In this case, Formula 1 in particular has the advantage that motorsport fans can experience the sport for themselves, at least virtually. They can pick up a tennis racket or a soccer ball, but they can't jump into a racing car, Tan describes: "Gaming offers this bridge. And if you crash, you can hit the restart button." That keeps the fun going, he says.
That was also the case when the real racing series had to take a break in Corona times. Viewers wanted to see "racing" - and at least they found it in the streams of the fastest drivers. Formula 1 is as much real as it is virtual: racing action, wheel-to-wheel duels and overtaking manoeuvres. A number of Formula 1 drivers also took part in the digital races, which further raised their profile. What's more, in times of climate change, eSports doesn't need to be fuelled.
At times, the streams have been watched by eleven million people, says Tan - record figures for Formula 1. You can follow the races via Youtube, Twitch, Facebook or even TV in some countries.
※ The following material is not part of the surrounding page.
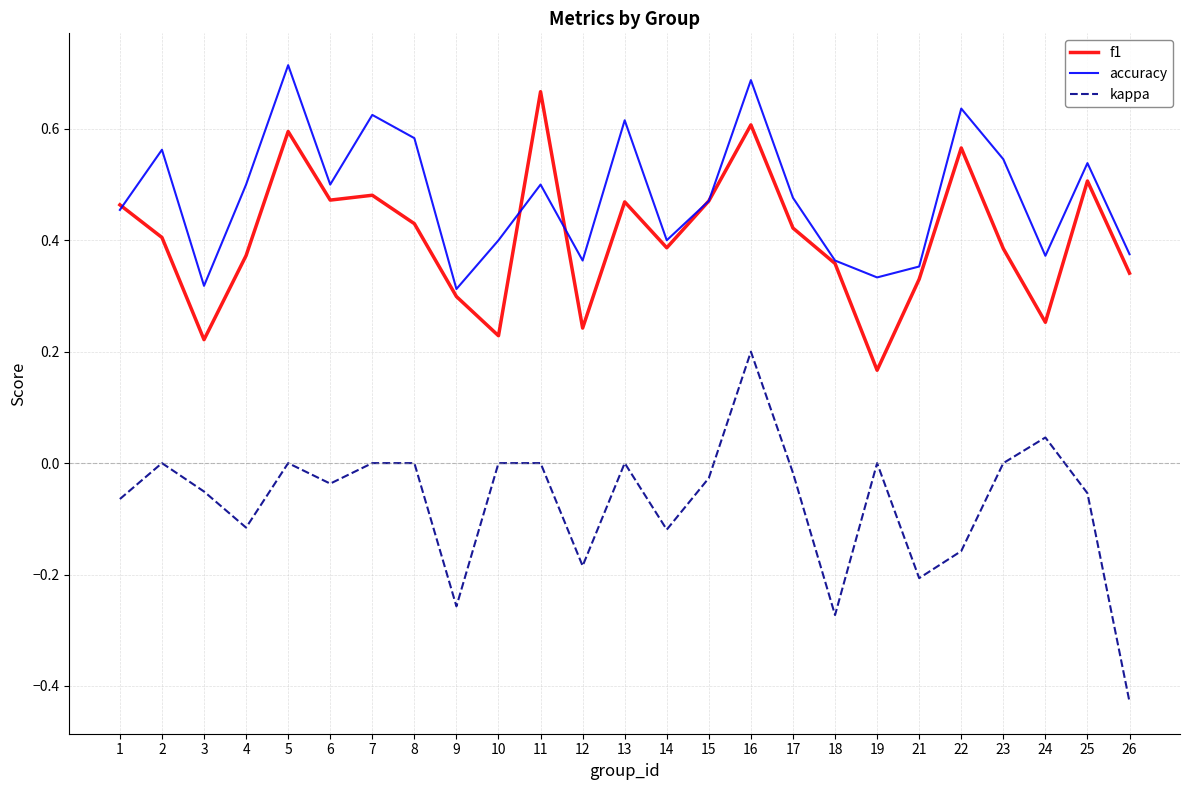

True or false: f1 has more than 1 points higher than both neighbors.

True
Year after year, the prize money also increases - in 2020, it was a total of 750,000 dollars, but in an eSports comparison, of course, this is still far from top class.
In the meantime, there is even a regular exchange of drivers. It's not just F1 drivers who are competing virtually, others are also making the leap. The 22-year-old Turk Cem Bölükbasi, for example, has recommended himself for a Formula 3 commitment through strong eSports races and recently scored points there for the first time. And Dutchman Jarno Opmeer, who won the eSports World Championship title in 2020, wanted to become a racing driver before his virtual career. "This way, he can live his passion for Formula 1," says Tan.
After the great success in 2020, the aim is to continue the upward trend in 2021. Currently, races are already taking place - and thus before the regular season. Some F1 drivers are taking part again. Most recently, Nicholas Latifi and George Russell took part in the victory of Enzo Fittipaldi, the nephew of former F1 world champion Emerson Fittipaldi.
This keeps fans engaged even in what should be a quiet "offseason". According to Tan, this is succeeding very promisingly. Partners such as the games manufacturer Codemasters or the London-based eSports company Gfinity also play a role for Formula 1.
As a global sports platform, ISPO added the billion-dollar market of eSports to its network two years ago: "eSports as part of an increasingly digital society brings with it new opportunities," says Tobias Gröber, Head of GB2 (IAA, ISPO, Inhorgenta).
Tan is convinced that this will not change at all: "Everyone is spending more and more time gaming and watching influencers. This trend is very promising - not only for Formula 1, but for eSports as a whole industry."